When I was younger summer vacation was THE thing I looked forward to. I spent all school year excited for summer time bliss, the freedom to do what I wanted and spend the days with friends, and bask in the warm glow of sunshine and contentment. When I grew up a little bit my view didn't change too much because I was actually working at a school, so I was able to experience that same excitement and energy in the anticipation of summer break. When I became a new mom every day seemed the same, so when summer came it just meant that it was warmer, my life didn't really change a whole lot. As my little babies became little girls I heard other moms talking about how they dreaded summer break. I could never wrap my head around this. How could you not be excited to have your kids home with you all day after having them gone so much of the day at school?

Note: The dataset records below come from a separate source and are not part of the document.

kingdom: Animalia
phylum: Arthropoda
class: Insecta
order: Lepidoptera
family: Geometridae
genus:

This last year was my first taste of having a child in school. My Baby Bug went off to Kindergarten. We both loved it. My daughter truly thirsts for knowledge and really loved going to school. I enjoyed having a little more free time and more one-on-one time with my Baby Bear. All this being said, I still looked forward to having my Bug home all day again and being able to spend more time with her. Well...I am here to make it known to the world that I have once again learned not to judge or think critically of all those moms who said they couldn't wait for school to start again. I find it much like the epiphany I had about those moms who were dragging kids through the grocery store in mismatched clothing and food goobers smeared across their faces, one day I just realized I WAS that mom! I have become that mom that looks forward to school starting again. I find myself asking how this happened. Only a year ago I had both girls at home EVERY DAY and it didn't seem like such a big deal. How is it that one year of school can change that? Now, from the moment my girls wake up (which is WAY too early) I'm desperately trying to tread water in the whirlpool of life. There are moments when I have clung to Pinterest like some kind of life preserver, searching for activities to keep my little ones busy while I scramble to get one or two things accomplished. I feel my sanity slowly unraveling. Oh, and my writing? Yeah, not happening. There are moments I hardly feel like I have time to breathe. Please tell me, all you more experienced mothers, that it gets easier as your kids get older, lie if you have to! Just kidding, I know life is never really going to slow down, at least not while my kids live at home, but I do hope that I am able to get myself to a point where I know what to do with myself in the midst of all the chaos.
All that being said, I really do love having both my girls home and I treasure my time with both of them. I feel very blessed to have them.
What are some of your favorite summer activities?